## Problem to solve
Rewrite the data from the start through the line containing "Reading left to right, transcribe", inclusive, switching every "widest spread" to "greatest spread" and leaving all else unchanged.

## Information shown

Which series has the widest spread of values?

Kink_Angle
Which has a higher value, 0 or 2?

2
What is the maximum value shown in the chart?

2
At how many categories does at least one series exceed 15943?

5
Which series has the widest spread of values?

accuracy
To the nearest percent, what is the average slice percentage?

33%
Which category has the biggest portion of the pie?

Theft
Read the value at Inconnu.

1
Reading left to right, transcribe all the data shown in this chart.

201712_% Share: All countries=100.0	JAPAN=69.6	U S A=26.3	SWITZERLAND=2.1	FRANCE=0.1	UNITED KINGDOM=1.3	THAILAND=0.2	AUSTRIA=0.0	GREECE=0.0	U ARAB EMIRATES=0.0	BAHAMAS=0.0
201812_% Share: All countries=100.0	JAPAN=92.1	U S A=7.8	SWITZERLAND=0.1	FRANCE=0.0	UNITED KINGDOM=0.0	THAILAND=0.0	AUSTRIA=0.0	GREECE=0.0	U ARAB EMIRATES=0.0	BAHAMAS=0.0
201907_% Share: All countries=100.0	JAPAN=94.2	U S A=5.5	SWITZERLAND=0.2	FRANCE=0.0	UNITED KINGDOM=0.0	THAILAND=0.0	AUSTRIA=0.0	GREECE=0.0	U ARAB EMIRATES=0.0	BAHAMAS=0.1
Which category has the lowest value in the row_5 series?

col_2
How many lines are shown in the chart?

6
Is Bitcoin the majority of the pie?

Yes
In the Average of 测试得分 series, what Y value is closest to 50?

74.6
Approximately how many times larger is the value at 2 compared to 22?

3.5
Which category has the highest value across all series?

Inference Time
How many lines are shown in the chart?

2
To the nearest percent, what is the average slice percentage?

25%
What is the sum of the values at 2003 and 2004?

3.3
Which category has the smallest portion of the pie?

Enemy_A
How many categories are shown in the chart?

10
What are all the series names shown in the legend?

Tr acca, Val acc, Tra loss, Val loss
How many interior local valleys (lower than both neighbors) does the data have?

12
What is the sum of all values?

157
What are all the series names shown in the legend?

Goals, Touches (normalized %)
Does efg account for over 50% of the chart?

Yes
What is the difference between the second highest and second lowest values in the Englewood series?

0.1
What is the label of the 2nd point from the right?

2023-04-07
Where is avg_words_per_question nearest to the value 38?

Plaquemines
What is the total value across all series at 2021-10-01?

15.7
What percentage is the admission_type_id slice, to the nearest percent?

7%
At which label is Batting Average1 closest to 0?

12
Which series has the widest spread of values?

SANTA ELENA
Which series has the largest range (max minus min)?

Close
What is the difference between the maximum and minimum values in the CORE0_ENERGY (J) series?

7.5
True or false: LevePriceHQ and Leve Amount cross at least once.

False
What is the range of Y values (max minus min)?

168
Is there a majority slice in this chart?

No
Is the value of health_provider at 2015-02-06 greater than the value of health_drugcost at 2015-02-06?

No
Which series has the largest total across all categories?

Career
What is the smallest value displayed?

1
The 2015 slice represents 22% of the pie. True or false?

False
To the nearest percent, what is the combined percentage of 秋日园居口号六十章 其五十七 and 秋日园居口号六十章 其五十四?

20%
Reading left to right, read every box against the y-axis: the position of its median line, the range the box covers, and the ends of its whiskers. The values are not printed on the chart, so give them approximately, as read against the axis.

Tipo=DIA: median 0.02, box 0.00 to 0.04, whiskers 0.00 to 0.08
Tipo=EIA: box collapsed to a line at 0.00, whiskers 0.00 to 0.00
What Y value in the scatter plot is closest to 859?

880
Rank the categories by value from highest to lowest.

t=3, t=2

## Final answer
Which series has the greatest spread of values?

Kink_Angle
Which has a higher value, 0 or 2?

2
What is the maximum value shown in the chart?

2
At how many categories does at least one series exceed 15943?

5
Which series has the greatest spread of values?

accuracy
To the nearest percent, what is the average slice percentage?

33%
Which category has the biggest portion of the pie?

Theft
Read the value at Inconnu.

1
Reading left to right, transcribe all the data shown in this chart.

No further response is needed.